Gotta Catch Them All
I have deeply loved books since I was very small, even if it was just the amazing A3 sized(ish) art book my Dad has with paintings by Bosch and the agonising cleverness of Escher. Once I’d gotten over the minor hurdle of actually reading I discovered something I was quite good at, and wanted more of. I remember devouring Enid Blyton, and the particular shame of wasting my hard-earned book tokens on a crappy Faraway Tree book that was more than half pictures. I still feel a fool. But I had to have it – I’d read all the others and desperately wanted to consume more of Silky and Moon Face. Gosh that sounds odd, writing as an adult. At six it felt perfectly reasonable but I’m surprised the disappointment has stayed with me.
Then there were Doctor Who books, although I had to stop after reading an especially terrifying tale involving giant spiders. I can’t remember the title but I’m sure it was one of the Terrance Dicks ones. I loved the Hardy Boys (I still have The Twisted Claw) and eventually had about 70% of them; they were not that easy to get. One of my favourites is The Hardy Boys Survival Guide which teaches you how to make innumerable life-saving devices in the desert out of car wheels. Genius. I cheerfully dived through The Hobbit and Lord of The Rings when I was about 9 and started to get a feel for the fantasyish stuff. There was plenty of sci-fi at home though – Asimov and Clarke were everywhere and I got my first hit of Wyndham.
I’m not sure what I was reading after that, but I do recall the manias for acquiring every book by an author kicking in soon afterwards.
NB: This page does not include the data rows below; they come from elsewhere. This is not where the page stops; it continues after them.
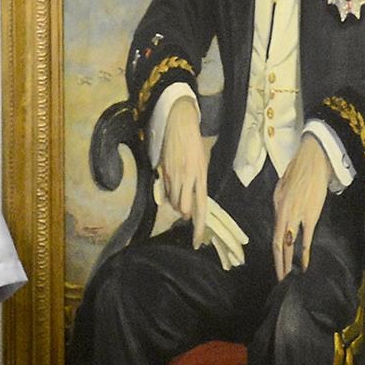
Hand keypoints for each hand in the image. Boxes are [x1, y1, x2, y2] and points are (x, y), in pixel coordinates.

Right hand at [158, 96, 208, 246]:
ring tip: (180, 190)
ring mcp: (173, 175)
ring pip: (174, 203)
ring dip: (176, 203)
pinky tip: (171, 182)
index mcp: (201, 175)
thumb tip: (193, 197)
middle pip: (184, 210)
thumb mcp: (202, 160)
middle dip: (185, 212)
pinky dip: (167, 193)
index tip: (198, 242)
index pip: (202, 208)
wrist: (178, 121)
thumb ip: (198, 180)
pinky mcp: (162, 171)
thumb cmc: (193, 141)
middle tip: (187, 204)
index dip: (200, 227)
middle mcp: (188, 178)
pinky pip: (164, 192)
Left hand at [272, 139, 331, 278]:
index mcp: (277, 207)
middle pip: (279, 244)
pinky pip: (306, 238)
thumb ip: (279, 203)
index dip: (275, 255)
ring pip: (290, 244)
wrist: (314, 159)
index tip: (277, 269)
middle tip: (280, 280)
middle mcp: (284, 214)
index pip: (274, 237)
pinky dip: (304, 253)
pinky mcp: (312, 214)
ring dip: (289, 262)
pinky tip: (305, 264)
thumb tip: (281, 218)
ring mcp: (297, 215)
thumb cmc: (298, 170)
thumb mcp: (282, 187)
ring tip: (289, 277)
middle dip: (279, 264)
It probably coincided with discovering that second hand bookshops offer very reasonably priced books and it feels like discount bookshops appeared when I was about twelve. So I bounded into Eddings and Moorcock, started the acquisition of everything Pratchett (thanks Colin), Steven Donaldson (stick to the first trilogy), got into Gordon R. Dickson, read the Anne Mcaffrey books until they introduced dolphins (why?), discovered that all the Hitchhiker’s books after the first one really aren’t that good (and that the Dirk Gently books are loads better). There are so many authors! I even found quite a lot of fun in the Games Workshop Black Library, Michael Crichton and even John Grisham.
Where Will We Keep Them?
By the time I went to university the volume of my own books was starting to rival Dad’s collection and had spilled out beyond my room. A Levels had taken it’s toll on my ability to read for fun and “studying” philosophy only gave my desire to read a further kicking. I did read for fun, but not as much. That took a few years to recover.
Earning money and living with my other half who is as avid a bookworm as I, possibly more so, has proven to be our library downfall. We used to do the charity shop run around Beeston every couple of weeks, hoovering up any book that could possibly span our interests, from historical fiction, to crime and detective fiction into interesting fantasy (I cannot stand the by the numbers fantasy of George RR Martin) and sci-fi. That covers a lot of ground, but leaves the Jilly Coopers on the shelves. Then, some bastard opened a huge bookshop in Nottingham where all books were a quid and then we were fucked.
Right now we’ve got a wall of books in the front room. The spare “bedroom” (ho ho) has a chimney breast spanning bookshelf with three waist-high piles of books in front of it, a wardrobe packed solidly six books deep, a stack of boxes of books bubbling up from under half of the desk up the wall (never mind the boxes on top of the other wardrobe. Our real bedroom has invisible powers – all of the space under the bed is stuffed with more boxes of books, as are the drawers and a single bookshelf pretends it’s got the only books in the room. It’s getting quite bad. We even managed to get rid of a few a while ago…
Read. Must. Read
We read quickly at least. I’m still just about managing a couple of books a week, unless one of them is a gargantuan Peter F Hamilton or Steven Erikson paper brick, plus a few comic collections; Marilyn’s doing at least that. I reckon I’ve got sixty books waiting to be read (plus Kindle and Comixology – shush). When will I find time to read them all? Will someone pay me to read them? Please…
I don’t think we can stop. That lovely picture of books is what my other half has acquired in the last fortnight. Curse The Works and their refurbishment sale. Sure, most of them cost much less than a quid each, but the only place they’ll fit is the kitchen table. I’m no better… I buy a couple of books for my Kindle every week and maybe order the odd one from Amazon. If we’re fool enough to go to a real bookshop it gets worse. And I buy comics, though now only (usually) from Comixology to read on my tablet. At least they don’t take up space.

BUT THEY’RE SO BEAUTIFUL
I should add that books are still very welcome gifts!